Working data Start Marker

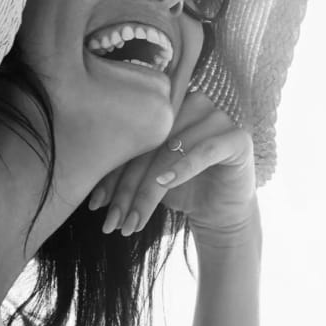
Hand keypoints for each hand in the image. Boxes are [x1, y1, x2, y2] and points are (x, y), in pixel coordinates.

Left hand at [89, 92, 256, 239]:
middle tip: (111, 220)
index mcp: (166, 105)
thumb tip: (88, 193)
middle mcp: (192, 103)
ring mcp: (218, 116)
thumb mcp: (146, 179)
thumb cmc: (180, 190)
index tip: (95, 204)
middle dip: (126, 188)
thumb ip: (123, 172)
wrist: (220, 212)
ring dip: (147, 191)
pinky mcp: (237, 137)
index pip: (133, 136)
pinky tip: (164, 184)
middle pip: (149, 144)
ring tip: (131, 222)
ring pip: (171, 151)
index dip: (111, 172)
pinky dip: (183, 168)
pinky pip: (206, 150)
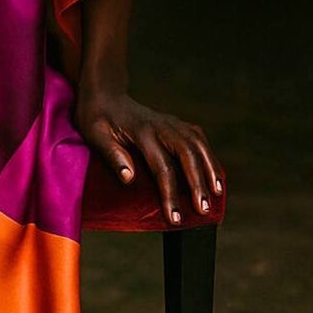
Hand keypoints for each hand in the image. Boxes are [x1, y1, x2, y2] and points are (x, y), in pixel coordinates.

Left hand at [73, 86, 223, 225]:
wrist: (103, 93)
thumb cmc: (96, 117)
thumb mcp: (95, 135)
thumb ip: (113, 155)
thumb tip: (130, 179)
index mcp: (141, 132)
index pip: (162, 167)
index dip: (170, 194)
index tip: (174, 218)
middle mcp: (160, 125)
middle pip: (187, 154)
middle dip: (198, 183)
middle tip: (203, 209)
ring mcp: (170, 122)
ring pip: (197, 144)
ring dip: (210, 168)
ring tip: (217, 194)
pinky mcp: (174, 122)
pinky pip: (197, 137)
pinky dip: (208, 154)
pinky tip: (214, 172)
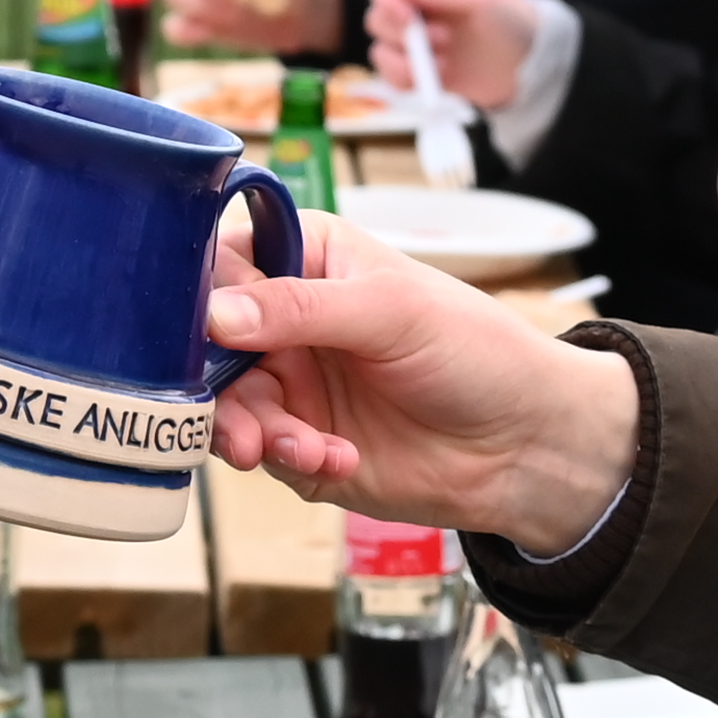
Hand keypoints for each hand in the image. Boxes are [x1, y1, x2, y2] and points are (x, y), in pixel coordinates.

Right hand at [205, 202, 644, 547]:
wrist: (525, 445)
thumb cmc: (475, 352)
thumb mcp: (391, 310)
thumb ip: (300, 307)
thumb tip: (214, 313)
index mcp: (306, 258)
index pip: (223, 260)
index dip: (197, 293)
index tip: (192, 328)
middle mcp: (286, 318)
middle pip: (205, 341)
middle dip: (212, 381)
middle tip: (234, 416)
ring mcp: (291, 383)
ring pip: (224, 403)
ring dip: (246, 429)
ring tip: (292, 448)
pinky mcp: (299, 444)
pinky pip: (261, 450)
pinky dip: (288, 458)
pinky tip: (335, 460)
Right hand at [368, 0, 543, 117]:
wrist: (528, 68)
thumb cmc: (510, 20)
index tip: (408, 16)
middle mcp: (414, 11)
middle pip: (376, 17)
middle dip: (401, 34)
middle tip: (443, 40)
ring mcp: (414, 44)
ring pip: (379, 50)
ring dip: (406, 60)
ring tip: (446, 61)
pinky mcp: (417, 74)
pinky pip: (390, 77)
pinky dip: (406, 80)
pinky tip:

Working data End Marker

◆ **Goal of the exercise**
Look above for the line containing "thumb tip: (88, 193)", then write out every line from there down to the line containing "ring pip: (224, 403)", that line included, with no pictures.

◆ **Result of the task**
thumb tip: (88, 193)
middle mcp: (192, 103)
ring mcp: (218, 116)
thumb mcp: (146, 179)
thumb cmc: (180, 190)
index tip: (95, 204)
middle dip: (126, 188)
thumb ip: (123, 172)
wrist: (220, 212)
ring dip: (147, 191)
pinky mcp: (237, 137)
index pip: (133, 136)
pinky tip: (164, 184)
middle pip: (149, 144)
ring tip: (131, 222)
ring pip: (171, 151)
index dip: (111, 172)
pinky dip: (183, 168)
pinky pip: (206, 150)
Hand keypoints for each hand in the image. Boxes are [x1, y1, x2, y2] and points are (x, y), in pixel coordinates.

Left hand at [73, 86, 223, 225]:
wrist: (103, 93)
thumb cmc: (96, 117)
thumb mcp: (95, 135)
thumb ip: (113, 155)
thumb tip: (130, 179)
index mcp: (141, 132)
index pip: (162, 167)
index dip: (170, 194)
index tip: (174, 218)
middle mcp: (160, 125)
middle pip: (187, 154)
middle dip: (198, 183)
middle tip: (203, 209)
ring mcp: (170, 122)
ring pip: (197, 144)
ring dip: (210, 168)
ring tip: (217, 194)
pinky mcp: (174, 122)
pinky pip: (197, 137)
pinky dip: (208, 154)
pinky tip: (214, 172)
Hand keypoints for each hand in the image. Boxes are [x1, y1, x2, y2] and points are (x, y), in pixel coordinates.

Right hand at [205, 202, 644, 547]:
wrist: (525, 445)
thumb cmc: (475, 352)
thumb mcp: (391, 310)
thumb ip: (300, 307)
thumb tip: (214, 313)
index mcp: (306, 258)
index pip: (223, 260)
index dip: (197, 293)
index tip: (192, 328)
middle mcp: (286, 318)
middle pip: (205, 341)
middle dip: (212, 381)
middle tip: (234, 416)
ring mcp: (291, 383)
ring pip: (224, 403)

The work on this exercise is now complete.